In the GAO report, the agency said the only issue fully addressed by TSA was the establishment of an "internal oversight board" to review CAPPS II. "Other issues, including ensuring the accuracy of data used by CAPPS II, stress testing, preventing unauthorized access to the system and resolving privacy concerns have not been completely addressed, due partly to the early stage of the system's development," the GAO report noted
(BTN, March 15)."Congress needs to step in and require GAO to perform the same objective evaluation of this program—looking at both its effectiveness and its impact on privacy—that it did for CAPPS II," said Barry Steinhardt, director of ACLU's technology and liberty project.
GAO said TSA prolonged testing and developing CAPPS II, "due in large part to delays in obtaining needed passenger data for testing from air carriers because of privacy concerns." Yet, the mandate to domestic airlines should speed tests and propel Secure Flight beyond its predecessor, which never made it to the testing phase.
Attempting to quell the concerns highlighted in the GAO report, a TSA spokesperson said those conditions "addressed CAPPS II specifically, and Secure Flight is a different program." TSA still is making efforts to comply with those standards.
NBTA said TSA already takes into account such concerns highlighted in the GAO report as enabling an outlet to clear misidentified passengers and "stress testing," among others. "The concerns that were raised throughout the CAPPS II program seem to have been heard and are being addressed," an NBTA spokesperson said. "They're going about this in a much more productive way."
Others are less sanguine.
"If they're going to get off on the right foot, they're going to have to be transparent and upfront from the get-go or people are going to have a jaundiced view almost immediately," BTC's Mitchell said, noting he will submit comments to TSA.
NBTA said its data protection committee and the Legislative Advisory Council are reviewing the details of Secure Flight and also "will provide comments to TSA," while the Association of Corporate Travel Executives last week said its traveler security task force will "pursue TSA for details" on Secure Flight.
"We want to know about the reconciliation process, the restitution process and the likely cost-impact to businesses, in comparison with the level of protection this new program is expected to provide," said ACTE executive director Nancy Holtzman. "TSA would be wise to come out of the gate with all of the proposed processes intact and ready to go."

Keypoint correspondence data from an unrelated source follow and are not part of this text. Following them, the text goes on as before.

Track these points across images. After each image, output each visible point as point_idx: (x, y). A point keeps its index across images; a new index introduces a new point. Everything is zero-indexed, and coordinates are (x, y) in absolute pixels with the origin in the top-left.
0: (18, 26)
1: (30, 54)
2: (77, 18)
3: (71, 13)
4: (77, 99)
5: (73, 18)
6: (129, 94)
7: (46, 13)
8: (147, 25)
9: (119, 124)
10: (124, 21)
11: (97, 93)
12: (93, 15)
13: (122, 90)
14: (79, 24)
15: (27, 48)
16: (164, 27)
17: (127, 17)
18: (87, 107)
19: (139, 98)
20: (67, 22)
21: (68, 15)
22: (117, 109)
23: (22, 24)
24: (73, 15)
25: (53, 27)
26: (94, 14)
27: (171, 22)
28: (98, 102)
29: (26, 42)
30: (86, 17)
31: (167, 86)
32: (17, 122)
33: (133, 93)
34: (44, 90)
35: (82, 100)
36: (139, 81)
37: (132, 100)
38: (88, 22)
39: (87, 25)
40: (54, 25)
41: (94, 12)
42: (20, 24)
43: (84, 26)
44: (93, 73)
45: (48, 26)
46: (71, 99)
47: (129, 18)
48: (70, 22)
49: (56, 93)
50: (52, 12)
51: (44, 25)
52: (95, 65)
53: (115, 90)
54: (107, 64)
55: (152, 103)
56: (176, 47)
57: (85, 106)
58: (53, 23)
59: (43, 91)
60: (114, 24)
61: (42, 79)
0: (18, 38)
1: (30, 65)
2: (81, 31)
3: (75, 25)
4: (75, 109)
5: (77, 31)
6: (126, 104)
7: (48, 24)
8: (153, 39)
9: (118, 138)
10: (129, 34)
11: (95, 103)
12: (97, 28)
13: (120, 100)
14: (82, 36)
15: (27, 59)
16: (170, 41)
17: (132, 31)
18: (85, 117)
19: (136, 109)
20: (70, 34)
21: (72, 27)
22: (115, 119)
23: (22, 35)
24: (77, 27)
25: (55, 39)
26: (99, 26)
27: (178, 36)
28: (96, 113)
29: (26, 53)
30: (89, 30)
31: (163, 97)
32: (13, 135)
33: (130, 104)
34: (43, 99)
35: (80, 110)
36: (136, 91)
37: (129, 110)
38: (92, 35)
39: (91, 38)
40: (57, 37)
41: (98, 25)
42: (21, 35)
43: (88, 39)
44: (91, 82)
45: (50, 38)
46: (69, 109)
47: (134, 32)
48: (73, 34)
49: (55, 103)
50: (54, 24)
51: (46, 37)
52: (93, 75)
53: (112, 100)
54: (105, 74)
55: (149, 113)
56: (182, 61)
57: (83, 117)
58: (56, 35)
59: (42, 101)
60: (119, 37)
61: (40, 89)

Tanya Pope, Viacom vice president of travel technology and operations, expressed concern about how TSA will collect the data. "We have to expect they have the data anyway, but the big thing is notification," she said, noting she is troubled by the government taking travelers' PNR data from airlines without notification. "Every credit card vendor in your agreement states that he's going to give your information to the credit bureau," she said. "You need to agree to that. They'd never get away with that in Europe."
American Airlines
(BTN, April 12) and JetBlue Airways
(BTN, Oct. 6, 2003) previously acknowledged sending data to government contractors, and Northwest Airlines early this year admitted it transmitted passenger information to NASA in September 2001
(BTN, Feb. 9). While these actions have spurred lawsuits, other major carriers in the past said they would not relinquish PNR data unless mandated by the government, which is expected to shield airlines from lawsuits.
Southwest Airlines said, "Private customer information is something that Southwest has long held extremely close and reviews any request for information with that same filter. We're going to have to see the final order if it gets to that point."
American Airlines noted that it is within policy "to turn over any documents to TSA when ordered to do so by law or court order." Continental Airlines said it was too early to comment, and Northwest said it is "reviewing the matter with TSA." Other major domestic carriers relinquished comment to the Air Transport Association, which as of press time did not return calls to BTN.